Emission La Puce à l’Oreille

Diffusion 03.03.16

La cinéaste suisse Dominique de Rivaz a mis en scène pour le théâtre le texte de Stefano Massini « Anna Politkovskaia: femme non ré-éducable ». Spectacle qui tourne en Suisse Romande dont il a été question dans l’émission culturelle de la RTS « LA Puce à l’oreille » à laquelle j’ai participé. Il y fut aussi question de journalisme en terrain hostile

On l’entendait trop. Anna Polikovskaia ne parlait pourtant pas d’elle. L’empoisonnement, les arrestations, les menaces, physiques et verbales, au téléphone, par courrier, sur internet. « J’ai seulement écrit ce dont j’ai été moi-même témoin » dit-elle dans un texte publié à titre posthume, retrouvé sur son ordinateur après sa mort. Elle se savait évidemment sérieusement menacée, et l’acceptait avec à la fois philosophie et une certaine rage. Une rage contre cette idéologie qui gouverne aujourd’hui la Russie. C’est en tout cas l’impression qu’il m’est resté de la dernière interview faite avec elle en 2004.

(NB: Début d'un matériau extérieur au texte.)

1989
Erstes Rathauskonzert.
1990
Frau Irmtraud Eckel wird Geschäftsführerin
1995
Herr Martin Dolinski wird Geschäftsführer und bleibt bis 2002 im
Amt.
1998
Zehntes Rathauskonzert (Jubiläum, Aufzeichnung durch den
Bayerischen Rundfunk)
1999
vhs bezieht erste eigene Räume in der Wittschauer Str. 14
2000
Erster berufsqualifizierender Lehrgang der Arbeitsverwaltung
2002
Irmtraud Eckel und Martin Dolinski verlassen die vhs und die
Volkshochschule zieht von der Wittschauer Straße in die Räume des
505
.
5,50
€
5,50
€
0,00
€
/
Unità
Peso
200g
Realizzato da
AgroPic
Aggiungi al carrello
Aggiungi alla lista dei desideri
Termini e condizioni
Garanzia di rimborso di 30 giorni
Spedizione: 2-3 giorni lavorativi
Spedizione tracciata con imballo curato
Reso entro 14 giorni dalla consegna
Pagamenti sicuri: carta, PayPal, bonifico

La Tchétchénie, l’obsession – quasi- d’Anna Politkovskaia. Elle s’y rend clandestinement durant la guerre de 1999. Celle-ci finie, elle a continué à recueillir les témoignages des habitants et des soldats sur la vie dans cette République du Caucase russe. Même quand il était particulièrement difficile d’appeler cela « la vie ». Le texte de Stefano Massini mis en scène par Dominique de Rivaz le rappelle. Ces images prises en 2004 aussi.

Qu’est devenue la Tchétchénie aujourd’hui? Que devient le Caucase russe? Toute la région a subi les conséquences des 2 dernières guerre de Tchétchénie en 1994 et 1999. J’y suis retourné pour la dernière fois en 2014, juste avant les jeux Olympiques, pour voir, puisque ceux-ci étaient censé prouver que la région s’était « normalisée ». C’était sur la RTS.

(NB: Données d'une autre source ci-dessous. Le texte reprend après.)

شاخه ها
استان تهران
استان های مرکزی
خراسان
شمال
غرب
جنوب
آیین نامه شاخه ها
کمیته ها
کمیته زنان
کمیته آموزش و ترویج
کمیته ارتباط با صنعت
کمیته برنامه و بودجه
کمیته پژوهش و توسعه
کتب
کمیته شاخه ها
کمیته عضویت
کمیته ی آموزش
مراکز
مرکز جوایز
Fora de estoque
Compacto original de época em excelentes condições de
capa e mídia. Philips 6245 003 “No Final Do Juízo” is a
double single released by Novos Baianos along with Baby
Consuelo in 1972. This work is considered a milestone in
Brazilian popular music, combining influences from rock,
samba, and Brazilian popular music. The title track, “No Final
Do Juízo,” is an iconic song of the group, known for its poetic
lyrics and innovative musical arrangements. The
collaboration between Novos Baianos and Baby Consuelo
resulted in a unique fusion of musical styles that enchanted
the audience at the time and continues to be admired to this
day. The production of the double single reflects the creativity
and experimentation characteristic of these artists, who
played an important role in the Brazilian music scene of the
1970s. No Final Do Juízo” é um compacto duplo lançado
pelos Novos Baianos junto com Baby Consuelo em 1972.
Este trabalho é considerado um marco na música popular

Ils l’ont abattue pour la faire taire. Sans succès. La nouvelle mise en scène du texte de Stefano Massini par Dominique de Rivaz en est la preuve. Ses écrits sont vivants. La pièce fait actuellement salle pleine tous les soirs de représentation.

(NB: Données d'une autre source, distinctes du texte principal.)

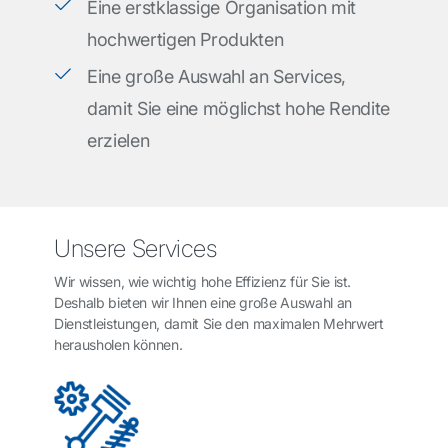
Eine erstklassige Organisation mit
hochwertigen Produkten
Eine große Auswahl an Services,
damit Sie eine möglichst hohe Rendite
erzielen
Unsere Services
Wir wissen, wie wichtig hohe Effizienz für Sie ist.
Deshalb bieten wir Ihnen eine große Auswahl an
Dienstleistungen, damit Sie den maximalen Mehrwert
herausholen können.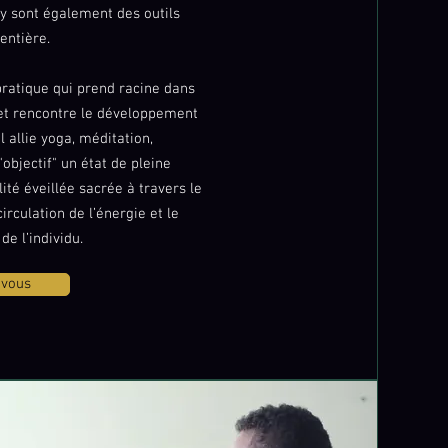
y sont également des outils
entière.
ratique qui prend racine dans
 et rencontre le développement
l allie yoga, méditation,
objectif" un état de pleine
ité éveillée sacrée à travers le
irculation de l’énergie et le
e l’individu.
-vous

Anna Politkovskaia laissait parler. Une parole qui disait tout.

Soldats et gradés russes dégoutés, mères tchétchènes, combattants, elle était pour ces gens souvent le dernier recours, la seule personne à qui parler, le seul et dernier endroit où s’épancher. Ils prenait des risques énormes pour aller la voir quand elle était en Tchétchénie. Elle écoutait et retranscrivait. L’art du reportage.

La démarche d’Anna Politkovskaia en rappelle une autre. Celle de Svetlana Alexievitch. D’une guerre à l’autre. De la guerre d’Afghanistan avec « les cercueils de zinc » à la guerre de Tchétchénie avec « Tchétchénie, le déshonneur russe ».